MotoGP, Fabio Quartararo: “Un intervento può cambiare la vita”

Fabio Quartararo ripercorre la sua brillante stagione 2019 in MotoGP. Non solo grandi risultati, ma anche un intervento all'avambraccio destro.

22 maggio 2020 - 12:47

Il futuro si prospetta promettente per Fabio Quartararo, dopo una splendida stagione da rookie in MotoGP. Petronas SRT ha investito tanto per fornirgli una Yamaha M1 con specifiche factory, così da tentare l’assalto alla prima vittoria, con un occhio al Mondiale. In una conversazione con l’ex ciclista Mark Cavendish, il 21enne francese ripercorre un 2019 da incorniciare, costellato di sei pole position e sette podi. Non solo momenti felici, ma anche un intervento chirurgico all’avambraccio destro a causa di una sindrome compartimentale. “Questo può cambiare i tuoi risultati e la tua vita“.

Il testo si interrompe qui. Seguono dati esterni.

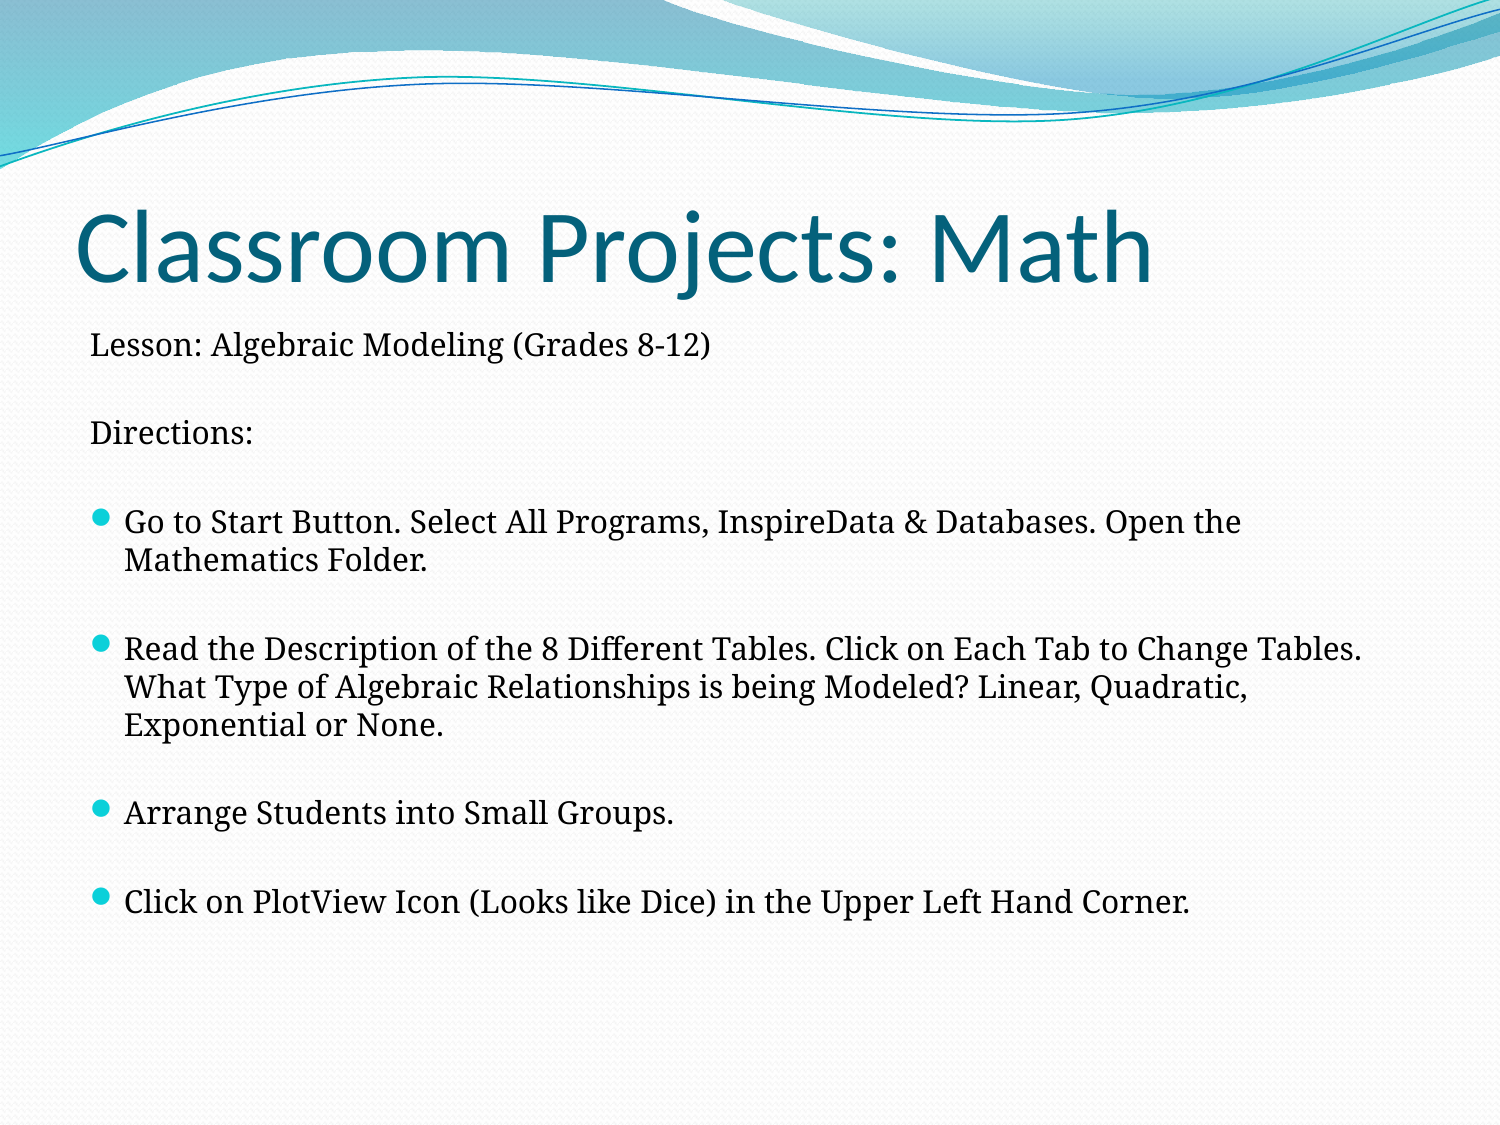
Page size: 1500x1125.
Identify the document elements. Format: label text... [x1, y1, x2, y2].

list Lesson: Algebraic Modeling (Grades 8-12) Directions: Go to Start Button. Select All Programs, InspireData & Databases. Open the Mathematics Folder. Read the Description of the 8 Different Tables. Click on Each Tab to Change Tables. What Type of Algebraic Relationships is being Modeled? Linear, Quadratic, Exponential or None. Arrange Students into Small Groups. Click on PlotView Icon (Looks like Dice) in the Upper Left Hand Corner. [75, 317, 1425, 1038]
title Classroom Projects: Math [75, 115, 1425, 303]
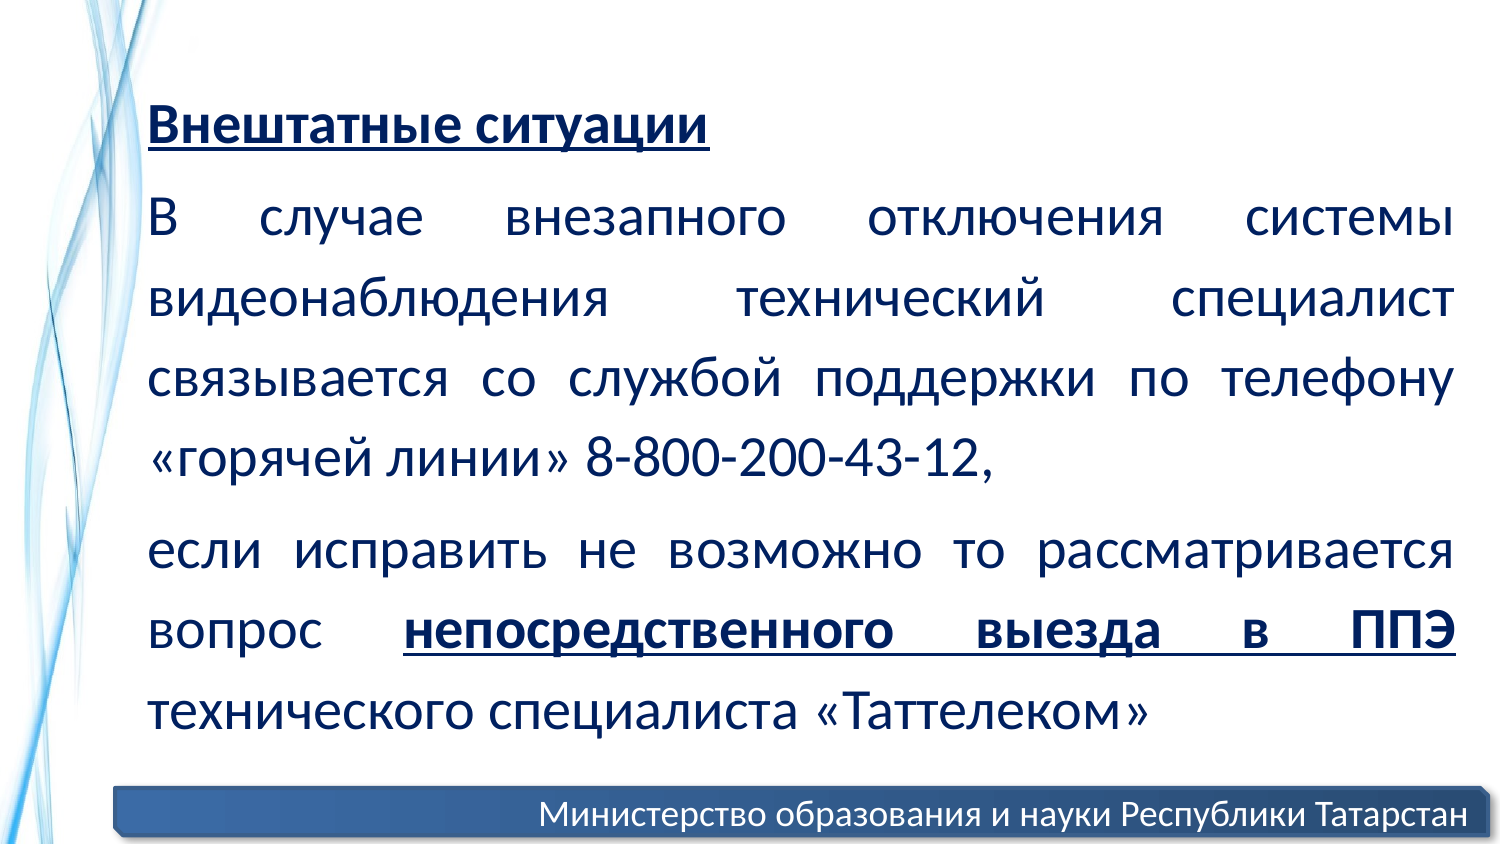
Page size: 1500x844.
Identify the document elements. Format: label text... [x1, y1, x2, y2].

picture [0, 0, 231, 844]
list Внештатные ситуации В случае внезапного отключения системы видеонаблюдения технический специалист связывается со службой поддержки по телефону «горячей линии» 8-800-200-43-12, если исправить не возможно то рассматривается вопрос непосредственного выезда в ППЭ технического специалиста «Таттелеком» [235, 67, 1471, 784]
text_box Министерство образования и науки Республики Татарстан [235, 785, 1491, 838]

Non a caso i risultati migliori sono giunti dopo l’operazione. “Ho guidato una gara in cui difficilmente potevo frenare e accelerare – ricorda Fabio Quartararo -. Normalmente freno con un solo dito, ma nel mezzo della gara dovevo farlo con quattro dita“. Problema risolto e l’assalto al podio è divenuto costante, tanto da sfiorare per due volte la vittoria: a settembre sul circuito di Misano, a ottobre al Buriram. Nei test invernali MotoGP ha potuto prendere confidenza con la nuova YZR-M1 e il feedback è senza dubbio positivo. “È molto meglio perché è una moto ufficiale di fabbrica. Ho completato solo cinque giorni di test, quindi è ancora difficile prevedere qualcosa. Non avevo nemmeno l’ultimo motore, ma potevo sentire le aree in cui la moto è migliorata. La squadra è davvero entusiasta, il che è positivo anche in vista del 2021“.

Dal prossimo anno non solo avrà a disposizione una M1 ufficiale, ma anche un team pronto a seguire le sue richieste in materia di sviluppo. Non subirà passivamente gli aggiornamenti, ma potrà rendersi protagonista dell’evoluzione del prototipo MotoGP. Inoltre accedere nel box di Valentino Rossi è un sogno che si avvera: “Sono stato molto veloce  nei test e non solo su un giro, come l’anno scorso. Sono riuscito a fare 20 giri e con un buon ritmo – sottolinea Fabio Quartararo –. Quindi ero davvero costantemente veloce e questo è molto importante“.